Van Der Beek’s character, Mox, turns out to not be a football fanatic, preferring to read Kurt Vonnegut and yearning for the college education that will allow him to escape the jock mentality of his Texas town.

“I don’t want your life,” he screams at one point. Critic Roger Ebert called him “convincing and likable.

After Dawson’s Creek
Some of his projects after Dawson’s Creek included co-creating and playing Wesley “Diplo” Pentz, a dull but likable music producer in the mockumentary satire on Viceland, What Would Diplo Do? In 2019, he made it to the semifinals of ABC’s Dancing with the Stars and played a balding, out-of-shape ex-boyfriend on How I Met Your Mother.

“The more you make fun of yourself and don’t try to go for any kind of respect, the more people seem to respect you,” he told Vanity Fair in 2011. “I’ve always been a clown trapped in a leading man’s body.”

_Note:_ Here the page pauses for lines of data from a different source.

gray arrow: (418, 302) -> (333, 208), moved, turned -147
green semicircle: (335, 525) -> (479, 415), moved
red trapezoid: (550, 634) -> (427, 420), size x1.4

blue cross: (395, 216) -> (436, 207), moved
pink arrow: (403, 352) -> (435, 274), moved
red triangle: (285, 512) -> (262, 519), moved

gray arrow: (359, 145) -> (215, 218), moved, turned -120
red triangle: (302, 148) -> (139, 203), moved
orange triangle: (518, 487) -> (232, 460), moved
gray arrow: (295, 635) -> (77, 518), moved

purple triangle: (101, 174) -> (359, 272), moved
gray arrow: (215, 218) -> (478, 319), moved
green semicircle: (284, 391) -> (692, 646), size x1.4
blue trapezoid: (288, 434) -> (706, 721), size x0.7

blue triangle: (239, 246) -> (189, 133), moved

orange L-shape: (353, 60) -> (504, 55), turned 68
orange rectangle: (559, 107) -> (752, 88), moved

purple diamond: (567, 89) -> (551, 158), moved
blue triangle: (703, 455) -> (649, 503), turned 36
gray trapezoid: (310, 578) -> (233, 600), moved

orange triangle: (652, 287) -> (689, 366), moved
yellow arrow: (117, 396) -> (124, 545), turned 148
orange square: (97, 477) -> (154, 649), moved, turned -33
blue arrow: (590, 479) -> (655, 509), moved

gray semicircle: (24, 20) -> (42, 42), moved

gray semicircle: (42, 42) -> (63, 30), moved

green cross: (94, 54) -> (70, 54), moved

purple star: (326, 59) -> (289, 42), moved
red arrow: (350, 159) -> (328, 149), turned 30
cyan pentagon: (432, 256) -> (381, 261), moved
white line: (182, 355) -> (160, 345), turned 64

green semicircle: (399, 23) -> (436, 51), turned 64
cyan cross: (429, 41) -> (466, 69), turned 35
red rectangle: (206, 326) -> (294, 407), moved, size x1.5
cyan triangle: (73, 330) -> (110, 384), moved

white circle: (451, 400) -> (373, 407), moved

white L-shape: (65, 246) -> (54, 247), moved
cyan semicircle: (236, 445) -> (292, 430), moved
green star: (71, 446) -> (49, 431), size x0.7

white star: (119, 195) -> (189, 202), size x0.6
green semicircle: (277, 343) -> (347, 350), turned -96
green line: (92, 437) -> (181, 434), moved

Between 2003 and 2013, he made appearances in shows like Criminal Minds, One Tree Hill, and How I Met Your Mother. He played himself with a crackpot intensity in the Krysten Ritter-led ABC drama Don’t Trust the B— in Apartment 23, and the short-lived CSI spinoff CSI: Cyber and CBS’ Friends With Better Lives.

He’s also appeared in movies such as Kevin Smith’s 2001 comedy Jay and Silent Bob Strike Back and its 2019 sequel, Jay and Silent Bob Reboot. He was in the Bret Easton Ellis adaptation of The Rules of Attraction in 2002 opposite Jessica Biel and Kate Bosworth.

In 2025, he was unmasked as Griffin on The Masked Singer, after singing a cover of John Denver’s “Take Me Home, Country Roads” and “I Had Some Help” by Post Malone and Morgan Wallen.

Early life as a theater kid
Van Der Beek, who was raised in Cheshire, Connecticut, started acting at 13 after suffering a concussion playing football that prevented him from playing for a year. He landed the role of Danny Zuko in his school production of Grease.

He stuck with theater, landing at 16 in 1994 an off-Broadway role in Finding the Sun by Pulitzer Prize-winner Edward Albee and one of the sons in a revival of Shenandoah at the prestigious Goodspeed Opera House in his home state.

He earned a scholarship to New Jersey’s Drew University but left school early when he was cast in Dawson’s Creek. In 2024, he returned to campus to accept an honorary degree for his “selfless service and exemplary commitment to the mission of Drew,” the university said.

Drew University President Hilary Link welcomed Van Der Beek with a popular quote from his Dawson’s Creek character: “Edge is fleeting,” she said, “but heart lasts forever. So on this morning, we pay tribute to that heart.”

He is survived by his wife, Kimberly, and six children, Olivia, Joshua, Annabel, Emilia, Gwendolyn and Jeremiah. A GoFundMe fundraiser has been established for the family.

___

AP Music Writer Maria Sherman and CultureMap Austin editor Brianna Caleri contributed to this report.